→ Tasks to complete
A. From the Cursorex privacy policy, extract everything from "Cursorex may process the" down to "or generation workflows.".
B. Continue the Cursorex privacy policy from where it stops.

---- Text block

Last Updated: 05/04/2026.
Cursorex is a Chrome side-panel assistant that helps users work with webpages, selected tabs, uploaded files, voice input, images, and browser workflows through a local Cursor bridge.
This policy explains what data Cursorex may process, why it is processed, and how Cursorex limits access to user-requested tasks.
Cursorex provides an AI assistant inside Chrome. Depending on the feature used, Cursorex can summarize webpages, compare selected tabs, answer questions about page content, draft text, process uploaded files, work with images, use voice input, search browser history when requested, and help with browser workflows.
Cursorex is designed around user-controlled context. Page content, tab data, screenshots, history, files, images, audio, and browser actions are used only when a user requests a feature that needs that information.
Cursorex may process the following categories of data when the user requests related features:
Website content: page text, selected text, DOM-derived content, images, videos, links, screenshots, and other visible or readable content from the current page.
Tab information: tab titles, URLs, favicons, and user-selected open tabs for comparison or multi-tab context.
Uploaded files and images: files, screenshots, and images that the user attaches or selects for analysis, editing, or generation workflows.
Voice audio and transcripts: microphone audio and transcription text when the user uses voice input or live voice features.
Browser history: visited page titles, URLs, and visit times only when the user asks history-based questions and grants the required Chrome permission.
User activity: browser action state needed to complete user-requested workflows, such as page interaction planning, clicks, scrolling, or DOM-assisted actions.
Personal communications: email, chat, document, or collaboration content only when such content is present on a page and the user asks Cursorex to process that page.
Personally identifiable information: names, email addresses, account names, or similar information may be processed if it appears in user-selected page content, uploaded files, communications, or browser history.

--------
---- Data under study

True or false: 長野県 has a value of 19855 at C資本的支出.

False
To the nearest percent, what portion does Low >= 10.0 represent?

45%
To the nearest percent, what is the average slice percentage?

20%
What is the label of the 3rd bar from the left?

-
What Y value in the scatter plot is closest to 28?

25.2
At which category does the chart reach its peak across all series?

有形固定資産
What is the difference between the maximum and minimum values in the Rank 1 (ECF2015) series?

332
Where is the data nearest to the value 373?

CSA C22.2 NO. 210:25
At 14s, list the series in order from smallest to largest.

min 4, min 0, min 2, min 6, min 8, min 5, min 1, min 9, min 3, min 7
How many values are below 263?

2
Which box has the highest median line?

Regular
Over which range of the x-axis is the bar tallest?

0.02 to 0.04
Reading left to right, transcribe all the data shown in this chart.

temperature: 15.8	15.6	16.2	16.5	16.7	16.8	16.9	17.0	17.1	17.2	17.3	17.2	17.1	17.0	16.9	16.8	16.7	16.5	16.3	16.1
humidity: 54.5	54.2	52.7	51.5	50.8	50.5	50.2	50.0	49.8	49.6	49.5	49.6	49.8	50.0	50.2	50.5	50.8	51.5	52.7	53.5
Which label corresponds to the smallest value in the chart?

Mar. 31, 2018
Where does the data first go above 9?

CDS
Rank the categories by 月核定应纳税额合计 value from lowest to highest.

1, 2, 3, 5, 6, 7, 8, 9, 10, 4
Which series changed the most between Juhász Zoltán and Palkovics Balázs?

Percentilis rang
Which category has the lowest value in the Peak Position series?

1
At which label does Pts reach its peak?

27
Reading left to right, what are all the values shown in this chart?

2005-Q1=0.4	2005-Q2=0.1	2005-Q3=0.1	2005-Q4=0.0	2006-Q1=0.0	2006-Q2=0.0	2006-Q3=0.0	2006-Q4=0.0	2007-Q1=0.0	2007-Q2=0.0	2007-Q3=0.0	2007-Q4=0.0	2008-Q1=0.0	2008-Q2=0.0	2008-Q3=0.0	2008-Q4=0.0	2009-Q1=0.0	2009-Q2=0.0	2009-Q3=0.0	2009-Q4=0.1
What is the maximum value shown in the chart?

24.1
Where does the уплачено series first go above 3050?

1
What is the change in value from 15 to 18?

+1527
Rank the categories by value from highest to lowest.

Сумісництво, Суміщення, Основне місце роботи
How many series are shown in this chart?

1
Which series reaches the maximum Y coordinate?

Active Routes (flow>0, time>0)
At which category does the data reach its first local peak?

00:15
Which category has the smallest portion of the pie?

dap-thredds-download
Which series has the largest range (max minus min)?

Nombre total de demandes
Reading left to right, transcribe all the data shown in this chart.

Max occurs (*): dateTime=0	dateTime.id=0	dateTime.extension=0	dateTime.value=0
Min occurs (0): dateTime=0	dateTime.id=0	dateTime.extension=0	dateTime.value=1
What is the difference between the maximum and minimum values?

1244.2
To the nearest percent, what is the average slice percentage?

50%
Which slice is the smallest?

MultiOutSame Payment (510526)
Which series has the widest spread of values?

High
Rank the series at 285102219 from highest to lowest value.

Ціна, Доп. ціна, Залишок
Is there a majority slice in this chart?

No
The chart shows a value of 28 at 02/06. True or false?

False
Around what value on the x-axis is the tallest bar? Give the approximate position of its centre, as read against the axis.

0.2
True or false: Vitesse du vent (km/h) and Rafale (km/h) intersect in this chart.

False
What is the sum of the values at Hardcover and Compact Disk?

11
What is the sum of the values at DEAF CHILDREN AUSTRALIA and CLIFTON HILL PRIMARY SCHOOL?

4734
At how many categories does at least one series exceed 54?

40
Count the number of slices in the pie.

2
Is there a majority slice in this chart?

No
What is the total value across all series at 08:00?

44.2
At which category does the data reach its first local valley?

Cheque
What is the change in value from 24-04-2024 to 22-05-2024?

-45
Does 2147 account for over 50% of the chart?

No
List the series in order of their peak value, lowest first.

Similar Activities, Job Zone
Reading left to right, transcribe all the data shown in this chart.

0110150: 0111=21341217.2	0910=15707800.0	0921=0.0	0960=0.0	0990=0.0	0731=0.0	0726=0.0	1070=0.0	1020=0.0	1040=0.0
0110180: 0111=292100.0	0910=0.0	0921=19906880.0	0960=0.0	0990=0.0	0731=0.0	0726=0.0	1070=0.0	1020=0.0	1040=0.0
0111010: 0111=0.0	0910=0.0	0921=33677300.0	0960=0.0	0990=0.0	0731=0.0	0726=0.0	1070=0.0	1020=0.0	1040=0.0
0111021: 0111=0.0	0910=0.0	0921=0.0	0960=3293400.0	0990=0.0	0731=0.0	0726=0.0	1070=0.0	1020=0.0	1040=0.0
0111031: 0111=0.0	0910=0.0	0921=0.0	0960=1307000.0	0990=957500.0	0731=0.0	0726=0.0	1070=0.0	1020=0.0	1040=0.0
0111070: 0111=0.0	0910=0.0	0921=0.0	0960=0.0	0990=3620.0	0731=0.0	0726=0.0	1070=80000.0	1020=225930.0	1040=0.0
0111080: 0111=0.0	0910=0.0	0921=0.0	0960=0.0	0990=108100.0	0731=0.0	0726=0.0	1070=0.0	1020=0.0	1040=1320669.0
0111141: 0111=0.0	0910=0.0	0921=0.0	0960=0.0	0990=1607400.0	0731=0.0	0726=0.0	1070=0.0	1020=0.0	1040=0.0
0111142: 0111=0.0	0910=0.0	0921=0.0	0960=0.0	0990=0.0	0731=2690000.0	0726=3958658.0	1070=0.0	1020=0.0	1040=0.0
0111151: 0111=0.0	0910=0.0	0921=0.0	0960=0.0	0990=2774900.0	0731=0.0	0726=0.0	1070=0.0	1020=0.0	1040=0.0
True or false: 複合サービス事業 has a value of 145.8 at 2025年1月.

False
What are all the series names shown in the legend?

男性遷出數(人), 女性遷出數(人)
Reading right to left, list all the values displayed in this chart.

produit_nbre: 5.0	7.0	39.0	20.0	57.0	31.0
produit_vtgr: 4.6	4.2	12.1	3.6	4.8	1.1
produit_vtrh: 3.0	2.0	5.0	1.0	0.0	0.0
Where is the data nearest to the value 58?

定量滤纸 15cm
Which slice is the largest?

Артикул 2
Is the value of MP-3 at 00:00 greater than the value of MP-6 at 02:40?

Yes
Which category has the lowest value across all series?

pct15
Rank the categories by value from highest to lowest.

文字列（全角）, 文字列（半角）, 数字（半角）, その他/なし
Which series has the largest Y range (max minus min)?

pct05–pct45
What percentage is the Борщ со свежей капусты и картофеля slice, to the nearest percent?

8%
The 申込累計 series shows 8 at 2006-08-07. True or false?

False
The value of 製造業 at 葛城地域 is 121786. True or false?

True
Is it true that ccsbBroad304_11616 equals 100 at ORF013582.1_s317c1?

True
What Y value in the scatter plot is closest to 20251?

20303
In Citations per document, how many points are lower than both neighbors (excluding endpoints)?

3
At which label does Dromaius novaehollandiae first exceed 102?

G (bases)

--------

→ Responses in order
A.
Cursorex may process the following categories of data when the user requests related features:
Website content: page text, selected text, DOM-derived content, images, videos, links, screenshots, and other visible or readable content from the current page.
Tab information: tab titles, URLs, favicons, and user-selected open tabs for comparison or multi-tab context.
Uploaded files and images: files, screenshots, and images that the user attaches or selects for analysis, editing, or generation workflows.

B.
Cursorex does not intentionally collect health information, financial or payment information, precise location data, or authentication secrets as part of its single purpose.
Cursorex uses a local native bridge to communicate with the user's configured Cursor/OpenAI runtime.
The Chrome extension does not store raw OpenAI API keys, OAuth tokens, or ChatGPT session tokens in Chrome extension storage. Authentication handoff, API-key fallback, generated-image files, diagnostics, and runtime-heavy operations are handled by the local bridge installed on the user's computer.
Cursorex uses data only to provide the feature requested by the user, such as answering a question, summarizing a page, comparing tabs, transcribing voice input, editing an image, generating an infographic, or performing a browser workflow.
Data may be sent through the local bridge to the user's configured Cursor/OpenAI service when needed to complete the requested task. Model responses are treated as data and are not executed as extension code.
Cursorex does not sell user data.
Cursorex does not use user data for advertising.
Cursorex does not use user data to determine creditworthiness or for lending purposes.
Cursorex does not transfer user data for purposes unrelated to the extension's single purpose. Data is processed only as needed to provide user-requested assistant features or as required to operate the local bridge and configured AI service.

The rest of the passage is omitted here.